▸ **DOCUMENT EXTRACT**:
The Clinician Window UI requires a client connection configured on the Hyland IdP server.
To configure an IdP client for the Clinician Window UI:
-
Create a client connection on the Hyland IdP server for the Clinician Window UI
to use.
Tip:
Complete details on configuring a client connection on the Hyland IdP server are documented in the separate Identity and Access Management Services documentation.
The client connection must have the following settings, as well as any standard required settings. All other settings can be left with the default values.
Setting
Value
Protocol Type
oidc
Redirect URLs
The authentication-confirmation location for the Clinician Window UI installation.
For example, if your domain is my.domain, and the Clinician Window UI application name is HCW_UI, then the URL is:
https://my.domain/HCW_UI/view/authentication-confirmation
Allowed Grant Types
Select Authorization Code and Token Exchange
Allowed Scopes
openid, group, evolution, offline_access
Note:If you are using an existing NilRead environment with Clinician Window, then you also must add the nilread scope.
Allow users to log in locally
Select Allow users to log in locally
Allow clients to request a refresh token
Select Allow client to request a refresh token
Post Logout Redirect URLs
The unauthenticated location for the Clinician Window UI installation.

▸ **RECORDED INFORMATION**:
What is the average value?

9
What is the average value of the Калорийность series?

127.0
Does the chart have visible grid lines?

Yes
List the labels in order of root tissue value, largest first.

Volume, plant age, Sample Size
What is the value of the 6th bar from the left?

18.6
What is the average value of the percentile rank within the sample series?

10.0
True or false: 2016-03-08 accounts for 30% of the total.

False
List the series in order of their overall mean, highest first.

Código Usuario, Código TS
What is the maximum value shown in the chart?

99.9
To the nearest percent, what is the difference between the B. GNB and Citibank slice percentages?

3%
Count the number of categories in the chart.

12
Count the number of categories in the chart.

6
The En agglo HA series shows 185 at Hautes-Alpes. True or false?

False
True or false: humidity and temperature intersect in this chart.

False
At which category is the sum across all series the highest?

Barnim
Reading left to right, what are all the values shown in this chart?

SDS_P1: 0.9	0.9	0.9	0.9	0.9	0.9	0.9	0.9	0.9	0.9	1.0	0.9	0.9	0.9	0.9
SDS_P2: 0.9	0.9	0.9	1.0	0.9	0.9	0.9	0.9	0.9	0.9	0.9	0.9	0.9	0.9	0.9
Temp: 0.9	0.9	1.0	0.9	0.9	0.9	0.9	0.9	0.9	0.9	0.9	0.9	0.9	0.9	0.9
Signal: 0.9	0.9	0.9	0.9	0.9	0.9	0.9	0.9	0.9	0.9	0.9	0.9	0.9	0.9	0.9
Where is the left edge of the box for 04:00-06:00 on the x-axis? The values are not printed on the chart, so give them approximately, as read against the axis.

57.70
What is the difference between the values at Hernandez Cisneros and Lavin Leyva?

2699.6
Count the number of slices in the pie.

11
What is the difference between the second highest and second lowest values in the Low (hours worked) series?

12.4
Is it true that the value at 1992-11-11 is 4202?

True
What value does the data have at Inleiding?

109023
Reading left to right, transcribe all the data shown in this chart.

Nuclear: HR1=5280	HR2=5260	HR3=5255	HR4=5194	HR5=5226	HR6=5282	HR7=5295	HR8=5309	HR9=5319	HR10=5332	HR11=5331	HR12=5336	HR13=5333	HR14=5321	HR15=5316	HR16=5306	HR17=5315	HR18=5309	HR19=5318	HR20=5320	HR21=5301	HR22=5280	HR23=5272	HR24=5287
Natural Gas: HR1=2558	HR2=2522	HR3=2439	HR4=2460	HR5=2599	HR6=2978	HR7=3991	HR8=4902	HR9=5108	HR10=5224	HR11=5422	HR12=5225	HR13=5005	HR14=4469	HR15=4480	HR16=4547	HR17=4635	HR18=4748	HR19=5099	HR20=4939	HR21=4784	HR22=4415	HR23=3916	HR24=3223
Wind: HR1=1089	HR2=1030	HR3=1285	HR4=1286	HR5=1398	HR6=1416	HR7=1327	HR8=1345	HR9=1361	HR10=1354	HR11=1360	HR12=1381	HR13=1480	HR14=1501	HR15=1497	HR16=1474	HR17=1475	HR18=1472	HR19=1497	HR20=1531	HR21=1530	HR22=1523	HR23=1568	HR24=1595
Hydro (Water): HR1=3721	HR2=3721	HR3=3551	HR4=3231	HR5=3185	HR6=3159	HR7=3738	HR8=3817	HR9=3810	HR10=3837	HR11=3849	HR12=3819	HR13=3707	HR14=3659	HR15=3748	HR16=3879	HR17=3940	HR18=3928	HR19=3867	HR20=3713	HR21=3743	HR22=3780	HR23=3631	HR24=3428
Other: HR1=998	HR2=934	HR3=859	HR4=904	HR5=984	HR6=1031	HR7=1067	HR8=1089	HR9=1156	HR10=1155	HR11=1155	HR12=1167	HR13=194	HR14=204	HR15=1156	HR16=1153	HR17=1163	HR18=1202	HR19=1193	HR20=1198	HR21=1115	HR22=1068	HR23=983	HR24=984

▸ **TASK LIST**:
1. List every setting named in the table of the IdP client configuration text.
2. Translate this sentence from the IdP client configuration text into Spanish: "All other settings can be left with the default values."
The records are taken from a different source than the IdP client configuration text.

▸ **EXERCISE SOLUTIONS**:
1.
Protocol Type
Redirect URLs
Allowed Grant Types
Allowed Scopes
Allow users to log in locally
Allow clients to request a refresh token
Post Logout Redirect URLs

2. Todos los demás ajustes pueden dejarse con los valores predeterminados.